→ **WHAT YOU ARE ASKED TO DO**: Print every line of the listing below word for word, keeping the original order.

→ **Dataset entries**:
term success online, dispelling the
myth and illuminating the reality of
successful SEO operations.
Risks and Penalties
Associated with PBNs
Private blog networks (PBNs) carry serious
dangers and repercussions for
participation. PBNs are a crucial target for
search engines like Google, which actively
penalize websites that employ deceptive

→ **ANSWER SPACE**:
term success online, dispelling the
myth and illuminating the reality of
successful SEO operations.
Risks and Penalties
Associated with PBNs
Private blog networks (PBNs) carry serious
dangers and repercussions for
participation. PBNs are a crucial target for
search engines like Google, which actively
penalize websites that employ deceptive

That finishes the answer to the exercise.